Problem to solve - Rewrite the lines from the one containing "Acero inoxidable magnético" through the one containing "grandes ni muy", inclusive, with "ollas" replaced by "cacerolas" and nothing else changed.

Material for this task -
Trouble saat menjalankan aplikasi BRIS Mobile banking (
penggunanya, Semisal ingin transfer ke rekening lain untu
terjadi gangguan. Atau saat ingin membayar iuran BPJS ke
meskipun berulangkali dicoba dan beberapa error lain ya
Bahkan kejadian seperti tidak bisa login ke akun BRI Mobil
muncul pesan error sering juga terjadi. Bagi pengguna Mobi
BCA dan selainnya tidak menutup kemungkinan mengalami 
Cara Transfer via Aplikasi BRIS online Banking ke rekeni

---

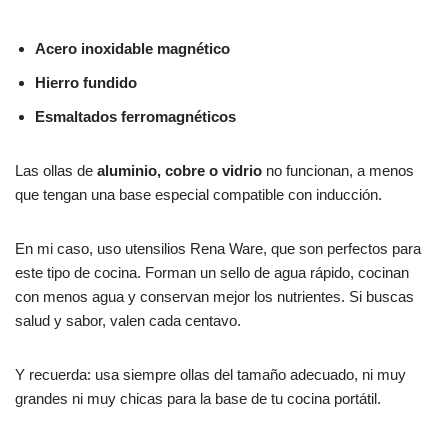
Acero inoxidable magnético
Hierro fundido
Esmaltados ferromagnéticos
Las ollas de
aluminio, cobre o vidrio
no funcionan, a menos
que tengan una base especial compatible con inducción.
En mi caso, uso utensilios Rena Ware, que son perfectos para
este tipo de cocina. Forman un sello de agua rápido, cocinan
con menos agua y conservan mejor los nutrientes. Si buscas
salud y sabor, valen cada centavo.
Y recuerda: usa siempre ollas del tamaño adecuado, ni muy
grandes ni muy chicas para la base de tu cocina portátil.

* * *

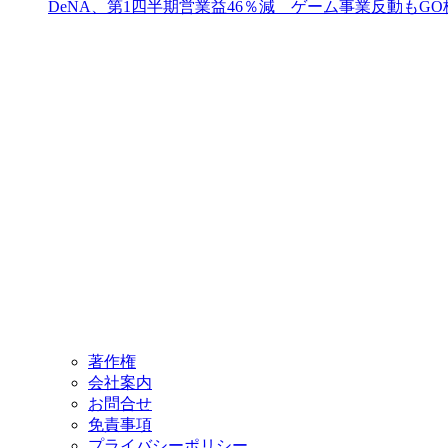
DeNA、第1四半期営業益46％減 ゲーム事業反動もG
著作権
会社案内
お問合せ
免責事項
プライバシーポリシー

Answer for this exercise -
Acero inoxidable magnético
Hierro fundido
Esmaltados ferromagnéticos
Las cacerolas de
aluminio, cobre o vidrio
no funcionan, a menos
que tengan una base especial compatible con inducción.
En mi caso, uso utensilios Rena Ware, que son perfectos para
este tipo de cocina. Forman un sello de agua rápido, cocinan
con menos agua y conservan mejor los nutrientes. Si buscas
salud y sabor, valen cada centavo.
Y recuerda: usa siempre cacerolas del tamaño adecuado, ni muy
grandes ni muy chicas para la base de tu cocina portátil.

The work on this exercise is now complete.